→ RECORD EXTRACTS:
= = = = =

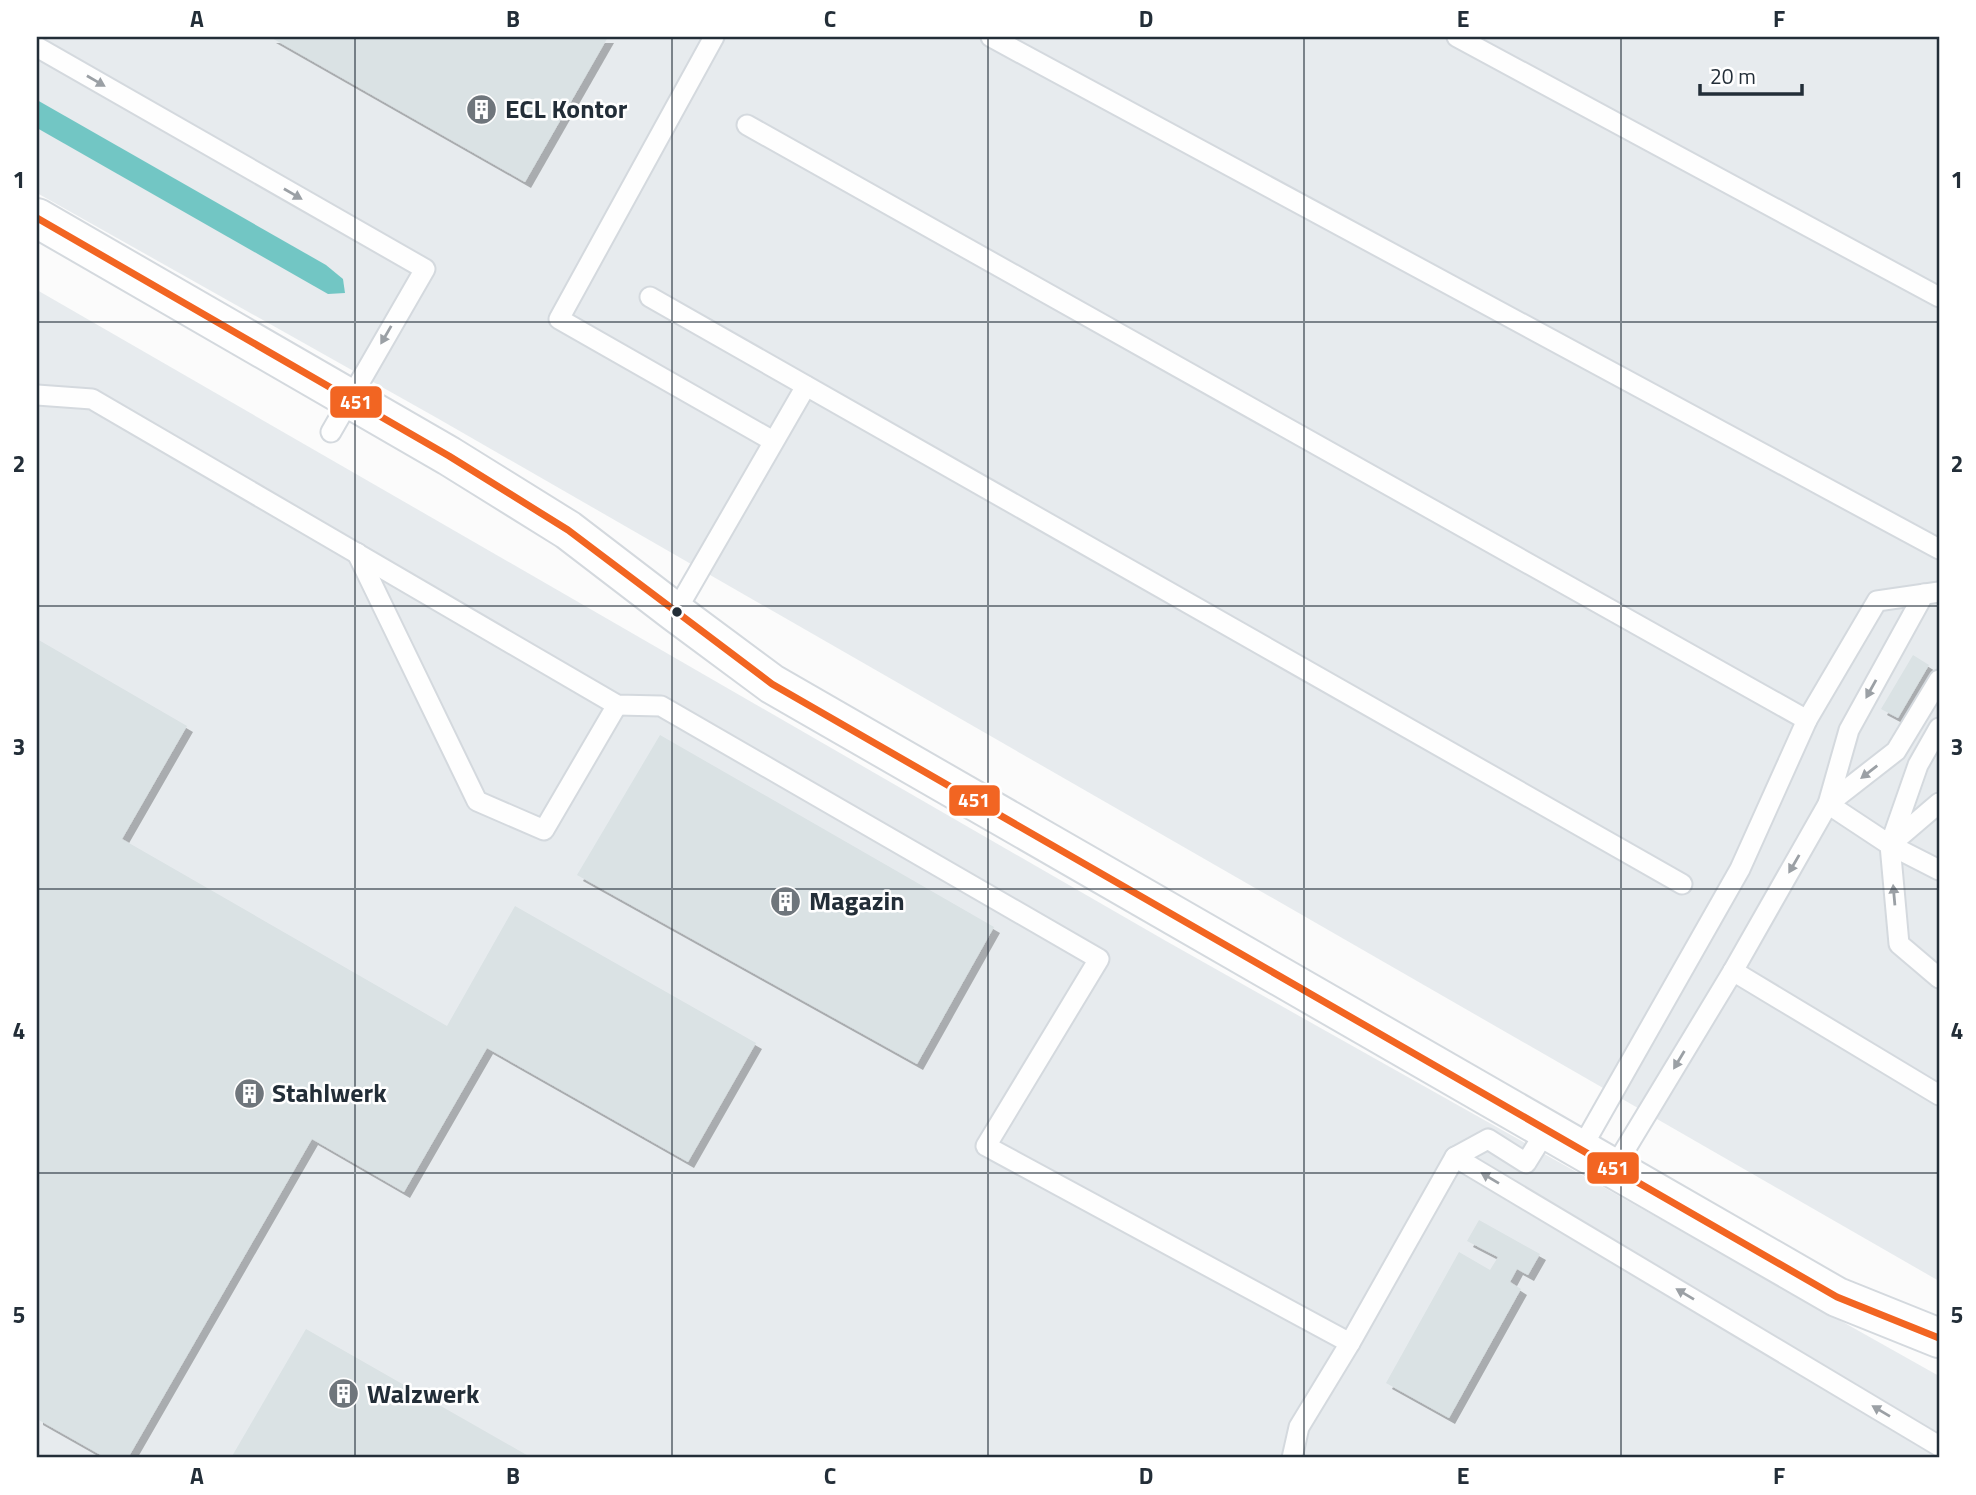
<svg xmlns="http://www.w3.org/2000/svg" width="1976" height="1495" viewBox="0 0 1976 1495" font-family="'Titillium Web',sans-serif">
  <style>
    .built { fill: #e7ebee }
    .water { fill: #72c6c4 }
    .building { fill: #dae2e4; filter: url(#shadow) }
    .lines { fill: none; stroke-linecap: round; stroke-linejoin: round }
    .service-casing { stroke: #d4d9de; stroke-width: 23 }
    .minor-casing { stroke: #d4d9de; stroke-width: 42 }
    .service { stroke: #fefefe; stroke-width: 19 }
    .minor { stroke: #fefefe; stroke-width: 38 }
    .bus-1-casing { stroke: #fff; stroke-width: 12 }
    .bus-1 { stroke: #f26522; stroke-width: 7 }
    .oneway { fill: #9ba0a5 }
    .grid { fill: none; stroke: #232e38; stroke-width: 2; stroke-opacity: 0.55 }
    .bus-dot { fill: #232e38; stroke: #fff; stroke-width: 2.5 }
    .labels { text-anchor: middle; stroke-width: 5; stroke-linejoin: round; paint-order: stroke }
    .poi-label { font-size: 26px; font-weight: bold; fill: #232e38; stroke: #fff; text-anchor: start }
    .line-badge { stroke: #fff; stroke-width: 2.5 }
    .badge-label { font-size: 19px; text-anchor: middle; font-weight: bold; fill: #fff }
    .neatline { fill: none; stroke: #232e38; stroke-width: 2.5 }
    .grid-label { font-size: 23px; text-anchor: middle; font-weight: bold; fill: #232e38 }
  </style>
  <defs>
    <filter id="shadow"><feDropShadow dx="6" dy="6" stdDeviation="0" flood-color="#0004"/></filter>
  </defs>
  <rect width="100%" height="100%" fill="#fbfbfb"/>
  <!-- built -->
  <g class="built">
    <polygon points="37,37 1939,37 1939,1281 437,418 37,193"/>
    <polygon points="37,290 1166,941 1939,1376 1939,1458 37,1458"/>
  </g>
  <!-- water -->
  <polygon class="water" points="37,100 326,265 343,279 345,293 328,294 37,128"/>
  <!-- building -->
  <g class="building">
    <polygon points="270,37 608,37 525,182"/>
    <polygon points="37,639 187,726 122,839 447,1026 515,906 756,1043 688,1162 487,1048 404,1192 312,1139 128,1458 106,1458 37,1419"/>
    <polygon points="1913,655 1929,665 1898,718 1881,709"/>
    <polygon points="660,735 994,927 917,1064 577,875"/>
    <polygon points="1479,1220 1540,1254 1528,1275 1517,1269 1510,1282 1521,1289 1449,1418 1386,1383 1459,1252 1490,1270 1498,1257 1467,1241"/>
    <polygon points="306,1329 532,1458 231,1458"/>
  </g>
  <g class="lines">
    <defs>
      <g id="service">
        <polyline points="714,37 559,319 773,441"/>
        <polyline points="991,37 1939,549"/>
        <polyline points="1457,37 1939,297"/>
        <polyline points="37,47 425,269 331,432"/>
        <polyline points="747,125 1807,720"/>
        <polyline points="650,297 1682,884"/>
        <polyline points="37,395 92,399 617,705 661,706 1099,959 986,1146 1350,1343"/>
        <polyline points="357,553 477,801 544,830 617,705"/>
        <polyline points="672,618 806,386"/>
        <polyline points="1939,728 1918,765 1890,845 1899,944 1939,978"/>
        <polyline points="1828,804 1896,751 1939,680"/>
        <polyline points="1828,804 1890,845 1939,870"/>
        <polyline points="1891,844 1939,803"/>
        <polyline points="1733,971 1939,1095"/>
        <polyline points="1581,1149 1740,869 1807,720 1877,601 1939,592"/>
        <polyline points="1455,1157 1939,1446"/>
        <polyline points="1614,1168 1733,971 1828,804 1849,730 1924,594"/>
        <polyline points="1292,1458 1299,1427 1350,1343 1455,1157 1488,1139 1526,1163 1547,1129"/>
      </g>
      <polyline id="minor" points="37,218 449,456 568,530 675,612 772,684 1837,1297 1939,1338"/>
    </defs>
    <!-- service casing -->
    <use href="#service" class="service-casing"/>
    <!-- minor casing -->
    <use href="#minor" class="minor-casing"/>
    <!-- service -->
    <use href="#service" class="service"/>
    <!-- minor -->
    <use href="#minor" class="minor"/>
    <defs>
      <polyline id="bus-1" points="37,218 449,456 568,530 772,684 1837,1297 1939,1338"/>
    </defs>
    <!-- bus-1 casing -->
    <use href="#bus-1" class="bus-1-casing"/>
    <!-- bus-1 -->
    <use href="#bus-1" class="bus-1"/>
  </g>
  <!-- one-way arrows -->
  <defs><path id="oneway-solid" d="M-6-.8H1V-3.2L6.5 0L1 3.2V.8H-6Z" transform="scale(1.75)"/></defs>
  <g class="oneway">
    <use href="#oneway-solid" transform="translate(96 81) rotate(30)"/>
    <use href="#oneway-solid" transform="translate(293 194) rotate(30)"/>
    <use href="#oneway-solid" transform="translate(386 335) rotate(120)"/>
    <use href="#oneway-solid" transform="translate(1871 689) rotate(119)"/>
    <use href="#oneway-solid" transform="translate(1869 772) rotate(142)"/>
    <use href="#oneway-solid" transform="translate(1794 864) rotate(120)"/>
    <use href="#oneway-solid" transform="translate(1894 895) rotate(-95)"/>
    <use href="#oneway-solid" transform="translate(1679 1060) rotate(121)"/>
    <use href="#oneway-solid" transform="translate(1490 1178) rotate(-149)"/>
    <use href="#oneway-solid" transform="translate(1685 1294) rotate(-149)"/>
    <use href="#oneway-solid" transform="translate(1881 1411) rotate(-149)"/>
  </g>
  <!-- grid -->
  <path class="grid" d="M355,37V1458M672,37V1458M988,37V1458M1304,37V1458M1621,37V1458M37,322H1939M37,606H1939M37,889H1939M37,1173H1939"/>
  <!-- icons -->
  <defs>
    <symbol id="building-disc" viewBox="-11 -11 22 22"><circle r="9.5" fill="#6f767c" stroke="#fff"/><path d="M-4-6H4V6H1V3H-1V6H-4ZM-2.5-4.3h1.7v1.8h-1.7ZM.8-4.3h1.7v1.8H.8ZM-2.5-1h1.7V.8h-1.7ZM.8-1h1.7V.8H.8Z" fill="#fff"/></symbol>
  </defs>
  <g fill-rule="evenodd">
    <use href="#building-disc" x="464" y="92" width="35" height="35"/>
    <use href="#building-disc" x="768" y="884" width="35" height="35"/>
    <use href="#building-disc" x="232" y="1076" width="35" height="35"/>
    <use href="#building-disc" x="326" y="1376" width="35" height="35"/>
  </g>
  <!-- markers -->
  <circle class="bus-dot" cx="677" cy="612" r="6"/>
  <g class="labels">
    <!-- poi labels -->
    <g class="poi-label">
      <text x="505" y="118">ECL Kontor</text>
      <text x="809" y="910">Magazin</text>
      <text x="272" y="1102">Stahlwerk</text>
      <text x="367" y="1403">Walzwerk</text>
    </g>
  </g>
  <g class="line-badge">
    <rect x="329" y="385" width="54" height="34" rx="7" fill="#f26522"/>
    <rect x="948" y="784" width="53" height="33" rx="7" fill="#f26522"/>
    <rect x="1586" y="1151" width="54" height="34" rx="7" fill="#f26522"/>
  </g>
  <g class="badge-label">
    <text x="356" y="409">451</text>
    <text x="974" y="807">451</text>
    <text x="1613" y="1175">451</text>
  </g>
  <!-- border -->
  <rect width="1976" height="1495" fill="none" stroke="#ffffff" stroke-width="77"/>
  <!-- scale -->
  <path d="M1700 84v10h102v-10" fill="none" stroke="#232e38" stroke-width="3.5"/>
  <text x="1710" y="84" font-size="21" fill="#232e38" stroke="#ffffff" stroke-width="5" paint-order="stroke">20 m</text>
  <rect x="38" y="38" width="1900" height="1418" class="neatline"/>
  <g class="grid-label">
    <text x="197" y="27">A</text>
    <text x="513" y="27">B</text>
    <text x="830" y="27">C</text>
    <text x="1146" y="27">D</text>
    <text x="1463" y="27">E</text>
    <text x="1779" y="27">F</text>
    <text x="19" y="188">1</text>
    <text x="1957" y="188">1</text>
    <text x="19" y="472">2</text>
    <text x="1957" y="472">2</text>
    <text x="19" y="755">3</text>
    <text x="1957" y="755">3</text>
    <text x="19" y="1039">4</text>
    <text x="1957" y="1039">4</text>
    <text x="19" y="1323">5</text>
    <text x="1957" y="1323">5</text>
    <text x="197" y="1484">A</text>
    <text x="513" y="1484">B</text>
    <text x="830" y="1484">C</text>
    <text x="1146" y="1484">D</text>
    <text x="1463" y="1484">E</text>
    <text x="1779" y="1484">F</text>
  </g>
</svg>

= = = = =

→ WHAT YOU WILL DO:
From the records above, copy every line that includes the word "lines".

→ EXPECTED ANSWER:
    .lines { fill: none; stroke-linecap: round; stroke-linejoin: round }
  <g class="lines">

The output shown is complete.